▶ _PROBLEM_:
Your copy of the entries below should hold exactly the lines from the one containing "Barrier-free travelling" to the one containing "to beans in", inclusive, and no pictures.

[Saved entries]
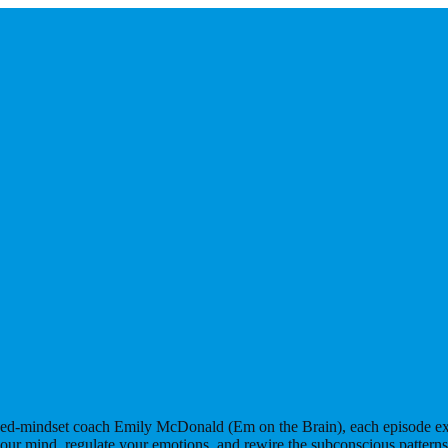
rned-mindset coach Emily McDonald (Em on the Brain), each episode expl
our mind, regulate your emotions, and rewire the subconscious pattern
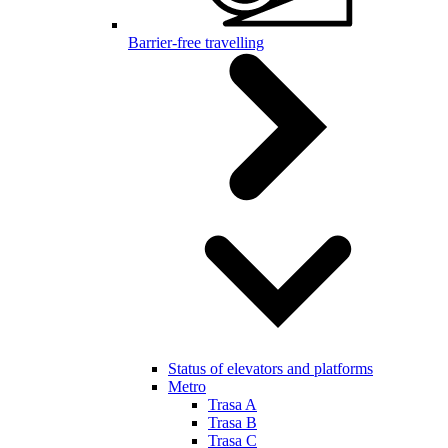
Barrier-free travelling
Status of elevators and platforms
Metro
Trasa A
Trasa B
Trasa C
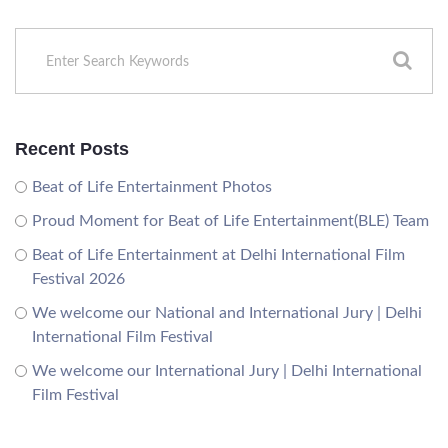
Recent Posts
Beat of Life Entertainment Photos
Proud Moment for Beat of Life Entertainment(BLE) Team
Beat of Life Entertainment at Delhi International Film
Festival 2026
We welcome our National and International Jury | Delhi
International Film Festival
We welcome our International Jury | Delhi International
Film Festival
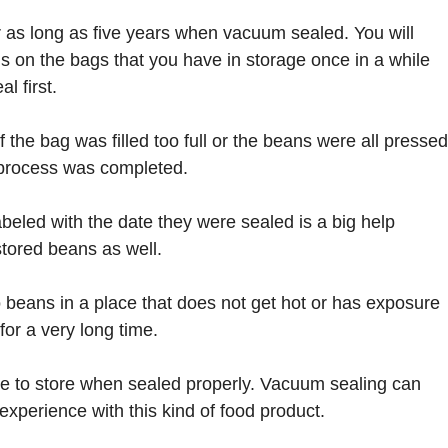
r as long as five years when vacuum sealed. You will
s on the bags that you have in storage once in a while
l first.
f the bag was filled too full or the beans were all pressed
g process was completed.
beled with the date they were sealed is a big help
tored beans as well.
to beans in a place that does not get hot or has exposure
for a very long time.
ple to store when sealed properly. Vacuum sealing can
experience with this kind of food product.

--

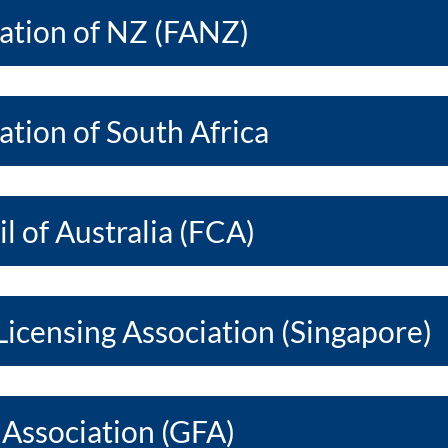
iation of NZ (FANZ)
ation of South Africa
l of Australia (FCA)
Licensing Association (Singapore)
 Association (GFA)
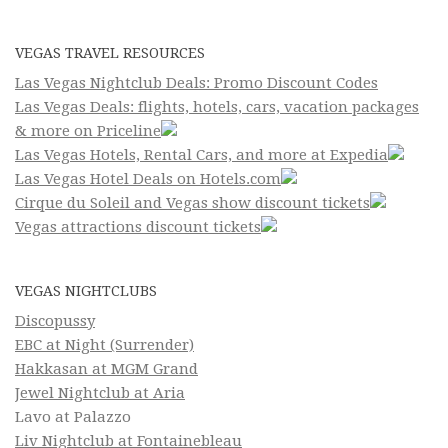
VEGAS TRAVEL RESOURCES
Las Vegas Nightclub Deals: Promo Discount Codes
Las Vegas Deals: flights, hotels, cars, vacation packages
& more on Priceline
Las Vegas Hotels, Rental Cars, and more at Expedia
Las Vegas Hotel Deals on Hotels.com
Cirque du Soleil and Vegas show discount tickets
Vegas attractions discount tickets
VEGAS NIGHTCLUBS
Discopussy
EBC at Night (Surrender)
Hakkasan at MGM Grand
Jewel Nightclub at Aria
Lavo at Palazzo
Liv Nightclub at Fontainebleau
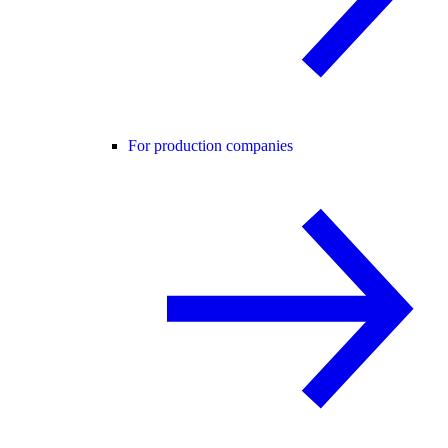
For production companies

▶ _SOLUTION FOR THIS TASK_:
Barrier-free travelling
Status of elevators and platforms
Metro
Trasa A
Trasa B
Trasa C
Recent Posts
Beat of Life Entertainment Photos
Proud Moment for Beat of Life Entertainment(BLE) Team
Beat of Life Entertainment at Delhi International Film
Festival 2026
We welcome our National and International Jury | Delhi
International Film Festival
We welcome our International Jury | Delhi International
Film Festival
r as long as five years when vacuum sealed. You will
s on the bags that you have in storage once in a while
l first.
f the bag was filled too full or the beans were all pressed
g process was completed.
beled with the date they were sealed is a big help
tored beans as well.
to beans in a place that does not get hot or has exposure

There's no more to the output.